La casa abandonada
Esa casa estaba desconocida. No había sido desde su nacimiento tal cual la estaba viendo ahora: sin cortinas, paredes deslucidas, polvo en los muebles apilados sin control. Parecía un depósito de todo aquello que ya nadie quería tener en su casa y lo dejaba allí.
Una foto caída, olvidada, de una perra blanca, mostraba el brillo del piso en ese momento y la biblioteca con los libros que ya no estaban allí. En esa hora determinada en que había sido sacada la foto, la casa estaba orgullosa de ese piso de granito verde (lustroso y cuidado), los libros ordenados y la beatitud de ese hermoso animal. Hoy está llena de cajas o muebles en desuso y mal cuidados. Hay polvo por todos lados. Casi obsesiva la densa observación del abandono.
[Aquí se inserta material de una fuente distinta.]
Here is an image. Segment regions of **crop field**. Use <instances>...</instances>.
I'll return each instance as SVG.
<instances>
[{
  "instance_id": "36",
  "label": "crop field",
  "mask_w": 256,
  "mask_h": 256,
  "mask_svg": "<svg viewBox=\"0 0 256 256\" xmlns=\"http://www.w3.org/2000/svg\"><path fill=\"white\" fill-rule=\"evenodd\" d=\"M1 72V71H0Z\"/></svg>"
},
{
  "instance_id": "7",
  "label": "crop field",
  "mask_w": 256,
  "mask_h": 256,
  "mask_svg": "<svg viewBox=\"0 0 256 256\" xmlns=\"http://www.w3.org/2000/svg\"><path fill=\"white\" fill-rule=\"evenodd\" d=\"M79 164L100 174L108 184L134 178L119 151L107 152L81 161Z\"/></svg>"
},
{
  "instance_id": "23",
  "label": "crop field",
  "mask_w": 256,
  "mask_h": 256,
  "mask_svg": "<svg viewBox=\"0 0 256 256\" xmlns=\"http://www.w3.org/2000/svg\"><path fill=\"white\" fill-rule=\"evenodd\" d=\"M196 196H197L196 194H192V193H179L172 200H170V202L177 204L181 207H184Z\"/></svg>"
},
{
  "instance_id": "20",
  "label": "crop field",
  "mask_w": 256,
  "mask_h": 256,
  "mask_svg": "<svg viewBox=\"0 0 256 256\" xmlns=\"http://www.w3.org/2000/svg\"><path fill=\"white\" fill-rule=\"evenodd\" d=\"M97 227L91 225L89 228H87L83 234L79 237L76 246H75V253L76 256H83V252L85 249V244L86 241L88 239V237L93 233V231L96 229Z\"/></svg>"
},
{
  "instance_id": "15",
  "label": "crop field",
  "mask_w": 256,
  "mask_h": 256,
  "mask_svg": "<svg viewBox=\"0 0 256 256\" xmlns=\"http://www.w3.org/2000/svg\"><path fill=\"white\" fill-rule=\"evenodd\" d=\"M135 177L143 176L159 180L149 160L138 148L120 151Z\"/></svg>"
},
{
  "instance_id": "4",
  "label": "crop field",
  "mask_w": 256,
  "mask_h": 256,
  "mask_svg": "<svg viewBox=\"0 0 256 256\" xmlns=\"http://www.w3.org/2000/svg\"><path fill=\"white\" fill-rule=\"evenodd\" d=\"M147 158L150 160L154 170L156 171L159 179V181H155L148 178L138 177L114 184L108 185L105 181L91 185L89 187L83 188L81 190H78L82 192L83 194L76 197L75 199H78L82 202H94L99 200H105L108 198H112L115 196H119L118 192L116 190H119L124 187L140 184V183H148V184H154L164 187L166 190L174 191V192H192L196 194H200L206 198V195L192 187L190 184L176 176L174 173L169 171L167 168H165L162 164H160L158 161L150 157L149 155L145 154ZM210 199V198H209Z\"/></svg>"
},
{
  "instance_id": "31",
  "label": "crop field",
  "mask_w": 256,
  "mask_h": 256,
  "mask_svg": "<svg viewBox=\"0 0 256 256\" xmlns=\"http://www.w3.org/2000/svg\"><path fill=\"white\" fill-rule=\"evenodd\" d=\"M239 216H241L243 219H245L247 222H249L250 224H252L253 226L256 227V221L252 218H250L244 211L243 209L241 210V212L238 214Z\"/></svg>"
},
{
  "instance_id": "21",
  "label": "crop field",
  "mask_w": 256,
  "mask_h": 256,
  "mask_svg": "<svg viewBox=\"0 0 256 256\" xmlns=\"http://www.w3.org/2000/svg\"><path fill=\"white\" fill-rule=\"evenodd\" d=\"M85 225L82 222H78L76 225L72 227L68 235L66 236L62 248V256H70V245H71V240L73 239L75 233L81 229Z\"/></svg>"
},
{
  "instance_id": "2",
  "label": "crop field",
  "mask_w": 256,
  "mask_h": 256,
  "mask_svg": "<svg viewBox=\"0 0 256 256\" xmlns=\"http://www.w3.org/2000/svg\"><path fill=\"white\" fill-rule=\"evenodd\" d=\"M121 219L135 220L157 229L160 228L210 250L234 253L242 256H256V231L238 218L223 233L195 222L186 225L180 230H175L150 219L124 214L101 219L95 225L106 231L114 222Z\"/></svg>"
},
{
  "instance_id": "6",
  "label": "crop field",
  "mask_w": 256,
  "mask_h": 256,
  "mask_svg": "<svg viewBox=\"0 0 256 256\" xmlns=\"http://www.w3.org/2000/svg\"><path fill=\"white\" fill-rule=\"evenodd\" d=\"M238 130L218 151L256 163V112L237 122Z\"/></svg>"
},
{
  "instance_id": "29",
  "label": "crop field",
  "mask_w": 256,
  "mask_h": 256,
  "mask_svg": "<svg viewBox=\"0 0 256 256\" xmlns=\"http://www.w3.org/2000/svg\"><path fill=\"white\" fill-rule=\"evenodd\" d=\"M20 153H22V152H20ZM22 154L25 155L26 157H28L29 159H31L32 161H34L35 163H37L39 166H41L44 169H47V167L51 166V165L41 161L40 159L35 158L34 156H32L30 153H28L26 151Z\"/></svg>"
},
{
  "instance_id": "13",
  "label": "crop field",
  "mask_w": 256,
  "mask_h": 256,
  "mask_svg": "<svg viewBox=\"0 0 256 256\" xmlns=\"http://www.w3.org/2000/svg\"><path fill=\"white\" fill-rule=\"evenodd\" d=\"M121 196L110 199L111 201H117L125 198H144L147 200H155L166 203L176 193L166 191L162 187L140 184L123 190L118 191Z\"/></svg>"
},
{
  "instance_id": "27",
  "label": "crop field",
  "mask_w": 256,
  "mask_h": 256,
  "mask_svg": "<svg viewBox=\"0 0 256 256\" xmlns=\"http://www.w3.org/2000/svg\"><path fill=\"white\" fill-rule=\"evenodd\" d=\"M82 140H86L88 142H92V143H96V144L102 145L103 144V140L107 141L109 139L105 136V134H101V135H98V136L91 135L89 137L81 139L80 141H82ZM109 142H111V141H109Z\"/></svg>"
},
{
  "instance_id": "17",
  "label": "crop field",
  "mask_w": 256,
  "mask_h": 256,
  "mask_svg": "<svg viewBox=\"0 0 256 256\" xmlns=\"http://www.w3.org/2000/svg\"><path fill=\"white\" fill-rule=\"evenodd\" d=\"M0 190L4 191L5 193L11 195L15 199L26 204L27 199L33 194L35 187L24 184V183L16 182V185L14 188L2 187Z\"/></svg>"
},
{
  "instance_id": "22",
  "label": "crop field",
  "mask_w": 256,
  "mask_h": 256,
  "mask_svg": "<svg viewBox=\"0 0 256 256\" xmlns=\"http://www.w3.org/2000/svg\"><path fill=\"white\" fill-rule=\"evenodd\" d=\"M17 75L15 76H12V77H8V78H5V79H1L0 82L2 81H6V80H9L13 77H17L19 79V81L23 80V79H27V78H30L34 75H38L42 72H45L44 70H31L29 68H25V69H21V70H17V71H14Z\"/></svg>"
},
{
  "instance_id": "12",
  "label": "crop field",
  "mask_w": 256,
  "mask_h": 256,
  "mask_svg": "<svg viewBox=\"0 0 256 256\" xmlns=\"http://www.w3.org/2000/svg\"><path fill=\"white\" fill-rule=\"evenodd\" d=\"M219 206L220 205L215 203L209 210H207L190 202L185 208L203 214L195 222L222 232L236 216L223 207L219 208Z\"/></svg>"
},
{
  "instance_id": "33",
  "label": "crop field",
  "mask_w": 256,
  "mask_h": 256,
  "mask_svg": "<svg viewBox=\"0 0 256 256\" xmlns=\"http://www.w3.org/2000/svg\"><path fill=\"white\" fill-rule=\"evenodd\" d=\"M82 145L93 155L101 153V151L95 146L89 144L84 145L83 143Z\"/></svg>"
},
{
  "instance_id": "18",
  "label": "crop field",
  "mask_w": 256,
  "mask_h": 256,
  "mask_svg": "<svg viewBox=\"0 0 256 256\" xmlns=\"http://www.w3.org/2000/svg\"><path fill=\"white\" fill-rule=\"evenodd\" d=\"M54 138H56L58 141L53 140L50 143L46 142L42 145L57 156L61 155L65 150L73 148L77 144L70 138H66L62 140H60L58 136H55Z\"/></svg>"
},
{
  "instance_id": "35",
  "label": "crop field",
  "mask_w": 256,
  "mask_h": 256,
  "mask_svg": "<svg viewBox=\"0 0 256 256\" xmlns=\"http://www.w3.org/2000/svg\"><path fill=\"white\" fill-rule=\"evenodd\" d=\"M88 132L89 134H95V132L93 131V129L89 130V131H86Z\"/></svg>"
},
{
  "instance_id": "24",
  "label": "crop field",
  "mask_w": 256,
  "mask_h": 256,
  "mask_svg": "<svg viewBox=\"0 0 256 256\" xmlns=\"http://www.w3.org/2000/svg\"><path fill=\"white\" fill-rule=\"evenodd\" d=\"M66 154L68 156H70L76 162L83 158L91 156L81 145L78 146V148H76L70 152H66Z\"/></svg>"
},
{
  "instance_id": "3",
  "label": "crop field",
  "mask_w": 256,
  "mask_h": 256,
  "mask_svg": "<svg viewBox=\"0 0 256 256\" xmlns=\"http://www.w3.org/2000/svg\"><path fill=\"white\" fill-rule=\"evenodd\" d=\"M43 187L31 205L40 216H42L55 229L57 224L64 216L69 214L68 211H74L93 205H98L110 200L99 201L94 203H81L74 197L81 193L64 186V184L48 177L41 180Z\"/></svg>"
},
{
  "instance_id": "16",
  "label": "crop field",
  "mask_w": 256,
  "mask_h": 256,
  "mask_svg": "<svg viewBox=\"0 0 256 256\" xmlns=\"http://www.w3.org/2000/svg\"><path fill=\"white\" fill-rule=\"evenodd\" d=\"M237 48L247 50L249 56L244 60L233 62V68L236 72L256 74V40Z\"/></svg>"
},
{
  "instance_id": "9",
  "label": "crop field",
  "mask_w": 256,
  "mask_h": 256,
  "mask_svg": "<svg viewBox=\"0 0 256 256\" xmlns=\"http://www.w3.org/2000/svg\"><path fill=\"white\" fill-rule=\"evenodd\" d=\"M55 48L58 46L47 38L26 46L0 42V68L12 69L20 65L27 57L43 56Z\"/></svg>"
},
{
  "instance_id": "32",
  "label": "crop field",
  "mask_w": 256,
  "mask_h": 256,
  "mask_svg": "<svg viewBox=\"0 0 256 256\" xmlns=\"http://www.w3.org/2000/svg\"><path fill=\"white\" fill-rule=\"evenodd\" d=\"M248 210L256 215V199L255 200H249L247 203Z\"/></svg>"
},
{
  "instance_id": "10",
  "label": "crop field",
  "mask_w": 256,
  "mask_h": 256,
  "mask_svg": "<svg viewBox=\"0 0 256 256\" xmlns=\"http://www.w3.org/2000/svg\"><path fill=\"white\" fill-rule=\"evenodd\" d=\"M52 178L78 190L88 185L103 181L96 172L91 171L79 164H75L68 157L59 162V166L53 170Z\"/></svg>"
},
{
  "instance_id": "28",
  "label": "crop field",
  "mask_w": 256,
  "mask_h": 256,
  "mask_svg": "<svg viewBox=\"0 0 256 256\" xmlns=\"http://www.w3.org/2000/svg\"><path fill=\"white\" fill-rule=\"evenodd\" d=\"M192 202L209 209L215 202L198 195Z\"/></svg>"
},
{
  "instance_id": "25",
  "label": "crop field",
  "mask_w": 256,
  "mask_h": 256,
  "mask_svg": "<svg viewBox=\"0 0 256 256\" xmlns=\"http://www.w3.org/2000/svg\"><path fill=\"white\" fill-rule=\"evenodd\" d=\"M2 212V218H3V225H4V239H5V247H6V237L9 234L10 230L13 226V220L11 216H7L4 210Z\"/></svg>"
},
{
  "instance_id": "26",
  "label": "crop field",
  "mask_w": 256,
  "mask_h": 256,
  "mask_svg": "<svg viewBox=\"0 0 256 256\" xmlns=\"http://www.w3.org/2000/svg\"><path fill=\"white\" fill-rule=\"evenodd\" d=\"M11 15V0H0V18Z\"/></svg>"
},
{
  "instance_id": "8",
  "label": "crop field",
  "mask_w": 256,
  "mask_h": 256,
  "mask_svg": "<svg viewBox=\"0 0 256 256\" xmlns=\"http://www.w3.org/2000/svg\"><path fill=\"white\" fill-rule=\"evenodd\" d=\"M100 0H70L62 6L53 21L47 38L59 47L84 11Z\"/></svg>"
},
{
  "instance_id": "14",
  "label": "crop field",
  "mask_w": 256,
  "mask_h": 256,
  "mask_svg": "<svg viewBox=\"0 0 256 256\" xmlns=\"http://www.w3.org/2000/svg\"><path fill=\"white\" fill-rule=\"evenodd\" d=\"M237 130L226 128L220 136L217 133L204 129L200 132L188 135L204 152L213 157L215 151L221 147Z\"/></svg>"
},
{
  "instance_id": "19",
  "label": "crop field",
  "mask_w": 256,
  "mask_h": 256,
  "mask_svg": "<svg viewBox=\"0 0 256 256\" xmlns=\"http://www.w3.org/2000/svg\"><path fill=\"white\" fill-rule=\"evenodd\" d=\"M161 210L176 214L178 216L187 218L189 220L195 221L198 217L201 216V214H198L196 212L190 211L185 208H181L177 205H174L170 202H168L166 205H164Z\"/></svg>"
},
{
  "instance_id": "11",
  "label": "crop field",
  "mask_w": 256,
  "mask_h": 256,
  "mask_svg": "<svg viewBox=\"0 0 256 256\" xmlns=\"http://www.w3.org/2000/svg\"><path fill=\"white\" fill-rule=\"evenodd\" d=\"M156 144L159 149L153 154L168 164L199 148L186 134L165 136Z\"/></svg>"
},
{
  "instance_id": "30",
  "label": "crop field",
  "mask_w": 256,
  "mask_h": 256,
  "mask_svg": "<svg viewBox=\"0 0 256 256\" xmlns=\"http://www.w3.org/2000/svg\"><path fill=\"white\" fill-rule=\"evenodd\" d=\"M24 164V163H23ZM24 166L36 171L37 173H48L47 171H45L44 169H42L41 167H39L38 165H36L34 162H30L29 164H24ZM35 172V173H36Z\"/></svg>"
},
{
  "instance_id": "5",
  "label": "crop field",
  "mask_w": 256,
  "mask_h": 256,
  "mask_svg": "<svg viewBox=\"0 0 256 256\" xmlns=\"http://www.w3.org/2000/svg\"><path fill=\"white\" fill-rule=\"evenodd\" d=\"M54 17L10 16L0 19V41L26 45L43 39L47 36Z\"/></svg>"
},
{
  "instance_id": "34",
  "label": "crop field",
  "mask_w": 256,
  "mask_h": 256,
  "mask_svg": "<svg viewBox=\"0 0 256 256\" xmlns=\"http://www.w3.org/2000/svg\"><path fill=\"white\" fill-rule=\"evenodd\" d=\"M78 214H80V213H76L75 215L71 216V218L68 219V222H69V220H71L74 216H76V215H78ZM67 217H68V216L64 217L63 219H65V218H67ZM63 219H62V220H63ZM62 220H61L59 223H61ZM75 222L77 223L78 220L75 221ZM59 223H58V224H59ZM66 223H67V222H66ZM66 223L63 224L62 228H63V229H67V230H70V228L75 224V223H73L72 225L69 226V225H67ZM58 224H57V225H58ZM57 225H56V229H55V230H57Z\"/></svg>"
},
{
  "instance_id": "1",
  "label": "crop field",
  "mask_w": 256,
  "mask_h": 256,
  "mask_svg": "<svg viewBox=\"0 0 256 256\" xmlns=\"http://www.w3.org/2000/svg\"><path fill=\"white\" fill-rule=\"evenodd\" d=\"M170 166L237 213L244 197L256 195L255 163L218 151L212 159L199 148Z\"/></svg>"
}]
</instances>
¿Quién había olvidado a quién? ¿La casa o el habitante de la casa? Era necesario saber la pertenencia, la causa del abandono. La necesidad de ser olvidada, para quizás poder abrir una ruta nueva, distinta.
Las paredes antiguamente habían sido blancas que ahora se había convertido en un color indefinido. Las puertas habían sido blancas también.
Se accedía a la casa por una grande, ancha y alta puerta maciza, pintada de un deslucido y memorable verde inglés. Después de un pequeño espacio, se encontraba una hermosa puerta cancel de dos hojas, con vidrio repartido, que se abría gentilmente dando una bienvenida especial al visitante.
Esa casa, hoy herida por el abandono y el olvido, tuvo hermosas cortinas de voile, transparentes y delicadas. Y el ventanal, hoy bajo, trabado, vencido por los años de uso y deterioro, esconde lo que otrora fue un jardín. Hoy está lleno de malezas, pastos altos, espesos árboles y un laurel gigante, añoso, que año a año se alzaba imperioso dando más y más hojas perfumadas, sabrosas, solicitadas y dadas generosamente con el beneplacito de sus dueños, hoy ya lejanos, olvidados, desaparecidos. Están en otro mundo, viviendo esta misma aventura que nos relata la historia de esta triste casa abandonada.